Вернулся я в Форт-Дикс, в Кочегарку, и как-то раз приезжает к нам некий тип из Пентагона, вся грудь в орденах, улыбчивый такой, и говорит:
— Рядовой первого класса Гамп, мне поручено довести до вашего сведения, что вы включены в сборную Соединенных Штатов по настольному теннису и поедете в комунистический Китай, чтобы играть против китайцев. Вам оказана большая честь, посколько наша страна впервые за четверть века пошла на контакт с китайцами, а значит, важность такого события выходит далеко за рамки спорта. Это уже дипломатия, которая способна повлиять на судьбы всего человечества. Вы успеваете следить за моей мыслью?
Пожал я плечами, покивал, но что-то у меня внутри как оборвалось. Кто я такой, чтоб влиять на судьбы всего человечества? Я же обыкновенный идиот.
9
И вот опять я совершил половину кругосветки, чтобы на этот раз оказаца в Китае, а именно в Пекине.
В нашей команде по пинпонгу отличные ребята, из семей разного остатка, но ко мне относяца по доброму. Да и китайцы тоже нормальные, вотличие от тех узкоглазых во Вьетнаме. Первое: одеты акуратно, сами чистые, вежливые. Второе: никто не пытаеца меня укокошить.
Госдеп приставил к нам спецально обученного человека, который обьесняет, как себя везти с китайцами, но из всех, с кем я тут познакомился, он единственный не добрый. А проще сказать, говнюк.
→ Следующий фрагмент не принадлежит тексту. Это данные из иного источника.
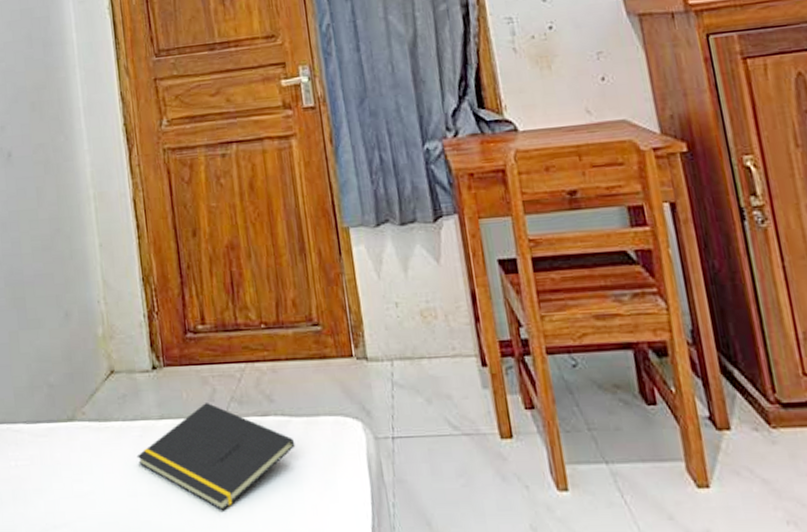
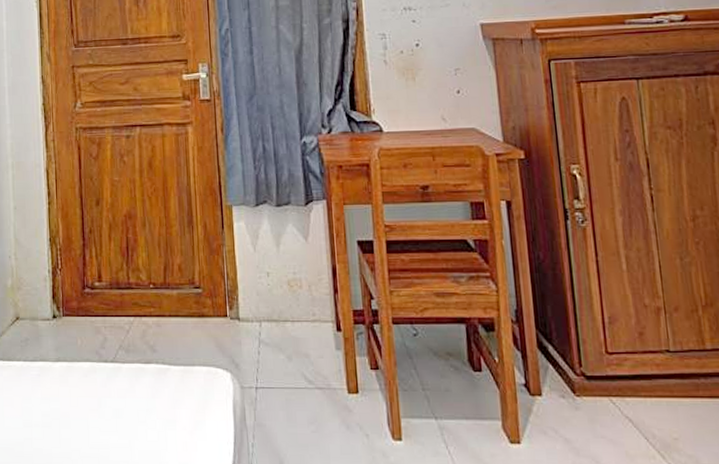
notepad: present [136,403,296,511] -> none [34,350,172,443]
Мистер Уилкинс — вот как его зовут, усики тонкие, всюду ходит с кейсом, вечно озабочен, хорошо ли у него ботинки надраены, не разошлись ли стрелки на брюках, свежая ли рубашка. Готов поспорить, он и на зад на свой по утрам глянец наводит.
Мистер Уилкинс меня совсем задолбал.
— Гамп, — говорит, — когда китаец тебе кланяеца, поклонись ему в ответ. Гамп, что за пятна у тебя на брюках? Гамп, за столом ведешь себя как свинья.
В последнем пункте, может, он и прав. Китаезы едят двумя палочками — много ли таким манером до рта донесешь, кой-что, бывает, и уронишь. Немудрено, что среди местных не видно толстяков. До сих пор не научились вилкой есть.
Короче, сыграли мы множество партий против китайцев, а у них, надо сказать, есть класные игроки. Но мы ведь тоже в этом деле собаку съели. Почти каждый вечер нас развлекают: то на ужин куда-нибудь свезут, то на концерт — музыку послушать. А однажды пригласили в ресторан «Утка по пекински», спускаюсь я в вестебюль, а мистер Уилкинс мне и говорит:
— Гамп, вернись к себе в номер и смени рубашку. В тебя как будто едой кидали.
Ведет меня к стойке, находит китайца, который по-нашему кумекает, и велит ему написать ероглифами «ресторан утка по пекински», чтоб я мог эту бумашку показать таксисту.
— Мы поедем в перед, — говорит мистер Уилкинс. — А ты предъявишь эту записку водителю, и он доставит тебя ко входу.
Побежал я к себе, переоделся. Возле гостиницы умудрился схватить такси, отъезжаем. Шарю по карманам — и сображаю, что записка осталась в той засаленной сорочке, а мы уже чуть ли не в центре города. Таксист постоянно оборачиваеца ко мне, что-то лопочет по ихнему — интересуеца, видимо, куда едем, я ему втолковываю: «утка по пекински, утка по пекински», а он плеснул руками и повез меня на эскурсию по городу.
Колесили мы не менее часа и, доложу я вам, доскопримечательностей насмотрелись от души. Наконец постукал я водилу пальцами по плечу, снова говорю «утка по пекински» и машу руками, как утка крыльями. Тут он прямо расцвел, закивал — и вперед. То и дело на меня оборачиваеца, а я знай крыльями хлопаю. Примерно через час остановился, гляжу я в окно — и вижу, что он за каким-то чертом привез меня в аэропорт!